_Directions:_
Convert the lines below into a JSON list of strings, one string per line and no blank lines. Start with the line containing "order: Malpighiales" and continue through the line containing "country: Liberia", including both.

═════ Recorded information

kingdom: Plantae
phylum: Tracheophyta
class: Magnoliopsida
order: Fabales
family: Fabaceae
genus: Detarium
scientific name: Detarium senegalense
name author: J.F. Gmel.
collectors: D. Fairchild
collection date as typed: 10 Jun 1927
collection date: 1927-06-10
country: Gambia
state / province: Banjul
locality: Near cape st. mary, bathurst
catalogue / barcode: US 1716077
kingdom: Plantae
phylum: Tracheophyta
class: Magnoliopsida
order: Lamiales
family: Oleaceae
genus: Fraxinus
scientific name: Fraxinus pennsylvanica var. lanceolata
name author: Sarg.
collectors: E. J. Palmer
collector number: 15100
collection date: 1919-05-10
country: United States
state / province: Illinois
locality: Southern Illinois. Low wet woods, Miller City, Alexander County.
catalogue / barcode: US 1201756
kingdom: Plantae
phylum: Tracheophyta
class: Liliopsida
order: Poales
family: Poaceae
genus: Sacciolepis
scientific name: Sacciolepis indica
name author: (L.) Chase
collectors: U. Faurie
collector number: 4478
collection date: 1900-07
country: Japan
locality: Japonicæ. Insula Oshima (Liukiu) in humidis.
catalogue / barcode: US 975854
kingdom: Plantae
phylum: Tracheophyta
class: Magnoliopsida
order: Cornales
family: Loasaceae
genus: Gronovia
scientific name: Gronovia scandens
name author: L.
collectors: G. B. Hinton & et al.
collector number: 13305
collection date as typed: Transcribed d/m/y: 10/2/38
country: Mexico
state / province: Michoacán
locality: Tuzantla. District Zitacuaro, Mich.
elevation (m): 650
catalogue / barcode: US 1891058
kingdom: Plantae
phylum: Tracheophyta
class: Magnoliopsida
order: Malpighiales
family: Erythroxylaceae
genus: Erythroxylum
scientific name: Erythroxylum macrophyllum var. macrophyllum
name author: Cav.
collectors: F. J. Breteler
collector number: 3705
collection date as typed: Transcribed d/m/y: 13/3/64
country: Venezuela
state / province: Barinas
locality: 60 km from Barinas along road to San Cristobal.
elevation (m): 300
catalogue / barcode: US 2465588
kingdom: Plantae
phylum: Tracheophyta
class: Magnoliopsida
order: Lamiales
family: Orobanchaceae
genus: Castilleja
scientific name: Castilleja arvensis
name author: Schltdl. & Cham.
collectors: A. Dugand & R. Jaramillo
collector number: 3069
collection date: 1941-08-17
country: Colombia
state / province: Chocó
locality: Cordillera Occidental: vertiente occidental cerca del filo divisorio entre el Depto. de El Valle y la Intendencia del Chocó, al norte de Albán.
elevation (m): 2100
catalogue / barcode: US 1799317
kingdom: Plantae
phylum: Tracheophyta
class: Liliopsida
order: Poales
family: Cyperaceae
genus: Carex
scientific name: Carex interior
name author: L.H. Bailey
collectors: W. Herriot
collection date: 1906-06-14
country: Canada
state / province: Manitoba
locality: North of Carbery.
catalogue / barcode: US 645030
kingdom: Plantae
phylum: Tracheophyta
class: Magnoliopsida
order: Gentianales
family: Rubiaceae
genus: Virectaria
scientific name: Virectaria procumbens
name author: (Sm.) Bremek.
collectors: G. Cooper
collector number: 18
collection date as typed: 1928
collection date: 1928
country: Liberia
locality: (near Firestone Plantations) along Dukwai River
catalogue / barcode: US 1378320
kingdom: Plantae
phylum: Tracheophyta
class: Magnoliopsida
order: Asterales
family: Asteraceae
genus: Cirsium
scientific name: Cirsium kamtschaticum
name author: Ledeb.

══════════

_Exercise response:_
[
  "order: Malpighiales",
  "family: Erythroxylaceae",
  "genus: Erythroxylum",
  "scientific name: Erythroxylum macrophyllum var. macrophyllum",
  "name author: Cav.",
  "collectors: F. J. Breteler",
  "collector number: 3705",
  "collection date as typed: Transcribed d/m/y: 13/3/64",
  "country: Venezuela",
  "state / province: Barinas",
  "locality: 60 km from Barinas along road to San Cristobal.",
  "elevation (m): 300",
  "catalogue / barcode: US 2465588",
  "kingdom: Plantae",
  "phylum: Tracheophyta",
  "class: Magnoliopsida",
  "order: Lamiales",
  "family: Orobanchaceae",
  "genus: Castilleja",
  "scientific name: Castilleja arvensis",
  "name author: Schltdl. & Cham.",
  "collectors: A. Dugand & R. Jaramillo",
  "collector number: 3069",
  "collection date: 1941-08-17",
  "country: Colombia",
  "state / province: Chocó",
  "locality: Cordillera Occidental: vertiente occidental cerca del filo divisorio entre el Depto. de El Valle y la Intendencia del Chocó, al norte de Albán.",
  "elevation (m): 2100",
  "catalogue / barcode: US 1799317",
  "kingdom: Plantae",
  "phylum: Tracheophyta",
  "class: Liliopsida",
  "order: Poales",
  "family: Cyperaceae",
  "genus: Carex",
  "scientific name: Carex interior",
  "name author: L.H. Bailey",
  "collectors: W. Herriot",
  "collection date: 1906-06-14",
  "country: Canada",
  "state / province: Manitoba",
  "locality: North of Carbery.",
  "catalogue / barcode: US 645030",
  "kingdom: Plantae",
  "phylum: Tracheophyta",
  "class: Magnoliopsida",
  "order: Gentianales",
  "family: Rubiaceae",
  "genus: Virectaria",
  "scientific name: Virectaria procumbens",
  "name author: (Sm.) Bremek.",
  "collectors: G. Cooper",
  "collector number: 18",
  "collection date as typed: 1928",
  "collection date: 1928",
  "country: Liberia"
]